Whilst the overall safety and efficacy of the ChAdOx1 nCoV-19 vaccine is well documented [16], the occurrence of rare sequential platelet associated complications in our patient whilst on triple antithrombotic therapy, only previously documented in a SARS-CoV-2 positive patient, may suggest the association between platelets, SARS-CoV-2, the ChAdOx1 nCoV-19 vaccine, and coronary thrombosis remains to be elucidated. Causality to the ChAdOx1 nCoV-19 vaccine is not claimed in this case and authors acknowledge the possible procedural, device and pharmaceutical causes that may have contributed to our patients’ outcomes.
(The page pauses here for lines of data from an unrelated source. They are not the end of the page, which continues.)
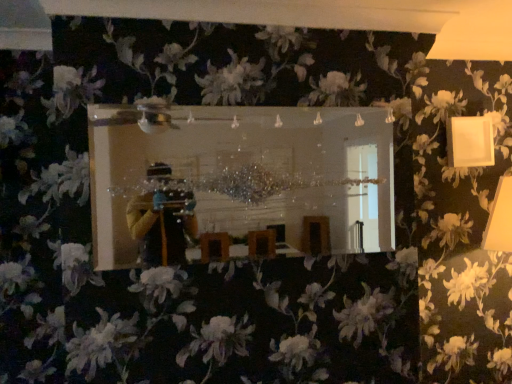
Locate an element on the screen. empty space that is ontop of clear glass mirror at center (from a real-world perspective) is located at coordinates (240, 100).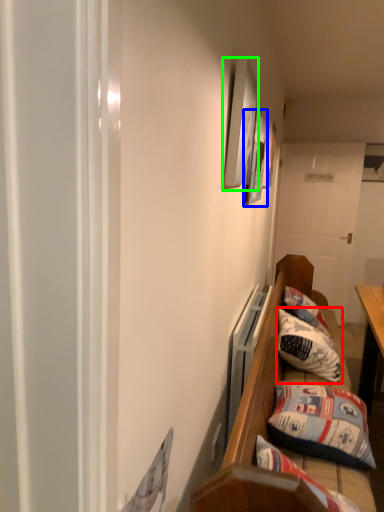
Question: Considering the real-world distances, which object is farthest from pillow (highlighted by a red box)? picture frame (highlighted by a blue box) or picture frame (highlighted by a green box)?

Choices:
 (A) picture frame
 (B) picture frame

Answer: (B)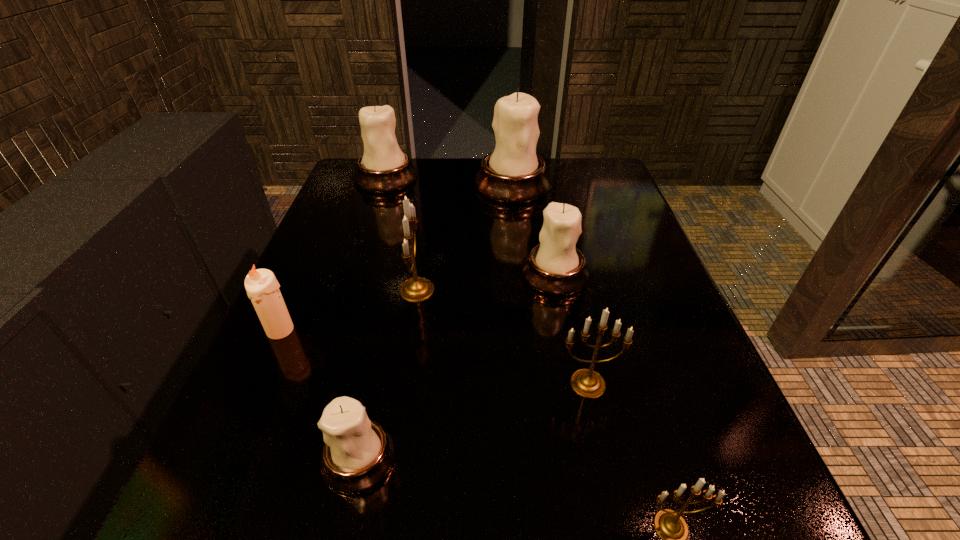
In order to click on the smallest white candle holder in this screenshot , I will do `click(358, 453)`.

Where is `vacant space located on the front of the biggest white candle holder`? Image resolution: width=960 pixels, height=540 pixels. vacant space located on the front of the biggest white candle holder is located at coordinates (520, 255).

What are the coordinates of `vacant space located 0.190m on the front of the second biggest white candle holder` in the screenshot? It's located at (366, 238).

Find the location of a particular element. Image resolution: width=960 pixels, height=540 pixels. vacant space situated 0.050m on the right of the farthest gold candelabrum is located at coordinates (460, 290).

Where is `free region located on the left of the second nearest white candle holder`? The width and height of the screenshot is (960, 540). free region located on the left of the second nearest white candle holder is located at coordinates (359, 274).

What are the coordinates of `vacant space located 0.290m on the back of the second nearest gold candelabrum` in the screenshot? It's located at (561, 258).

Where is `vacant region located 0.090m on the right of the fifth farthest object`? The width and height of the screenshot is (960, 540). vacant region located 0.090m on the right of the fifth farthest object is located at coordinates (346, 330).

Locate an element on the screen. object that is positioned at the near edge is located at coordinates (358, 453).

Where is `candle that is at the left edge`? This screenshot has width=960, height=540. candle that is at the left edge is located at coordinates (262, 287).

This screenshot has height=540, width=960. I want to click on object that is at the far left corner, so click(383, 168).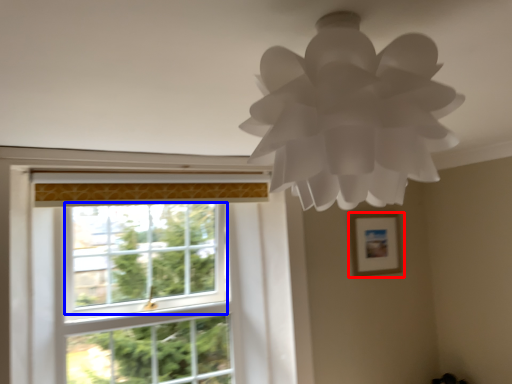
Question: Which point is closer to the camera, picture frame (highlighted by a red box) or window screen (highlighted by a blue box)?

Choices:
 (A) picture frame
 (B) window screen

Answer: (B)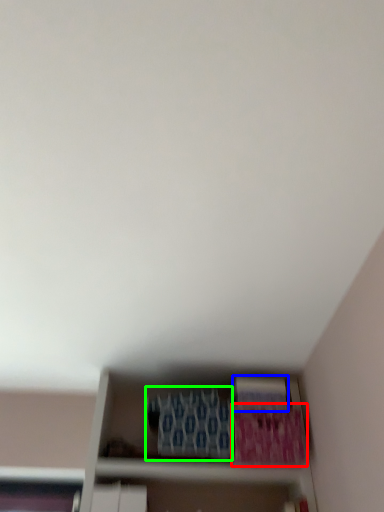
Question: Considering the real-world distances, which object is farthest from paperback book (highlighted by a red box)? paperback book (highlighted by a blue box) or paperback book (highlighted by a green box)?

Choices:
 (A) paperback book
 (B) paperback book

Answer: (B)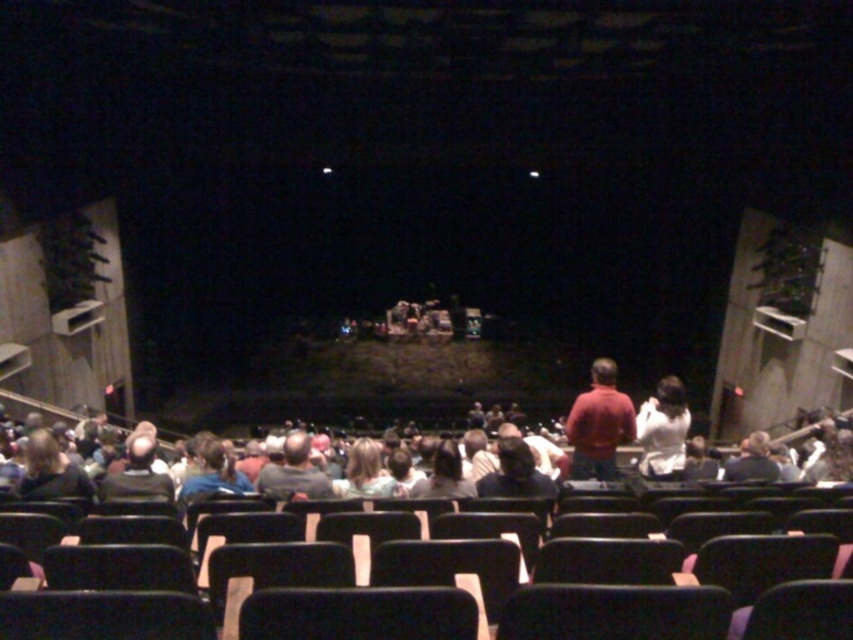
You are standing at the entrance of the theater and want to reach a specific point marked as point [584,442]. If your walking speed is 1.2 meters per second, how many seconds will it take you to reach that point?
This case however highlights possible avenues for further research.

The importance of SARS-CoV-2 vaccinations in controlling the global pandemic cannot be understated. It is vital to recognise that these vaccines are not only efficacious but safe [16]. This case of recurrent coronary artery thrombosis whilst on triple antithrombotic therapy and without clinical or serological evidence of heparin induced thrombocytopaenia, demonstrates the need for ongoing investigation, and for clinicians to remain on high alert if presented with similar circumstances.

6. Learning Points

· Fibrinolysis remains first line treatment of STEMI in healthcare setting greater than 120 minutes from PCI capable centres. Transfer to PCI capable centres should be initiated post fibrinolysis due to the risk of failed therapy.

· Recurrent chest pain and ST-segment elevation post thrombolysis and PCI always require prompt management, however increased suspicion for recurrent thrombosis post ChAdOx1 nCoV-19 vaccination may be prudent.

· Whilst stent thrombosis is relatively rare in the modern era, patient, device, and procedural related factors can be contributing factors and require appropriate assessment.

· Further investigation may be required to completely understand the relationship between platelets, SARS-CoV-2, the ChAdOx1 nCoV-19 vaccine, and thrombotic events.

· ChAdOx1 nCoV-19 vaccine remains a safe vaccination and is vital in the SARS-CoV-2 pandemic response.

Funding and Disclosures

Nil sources of funding utilised and authors report no relationship with industry. Written informed consent was obtained prior to the publication of this case report.

Conflicts of Interest

The authors declare no conflicts of interest regarding the publication of this paper.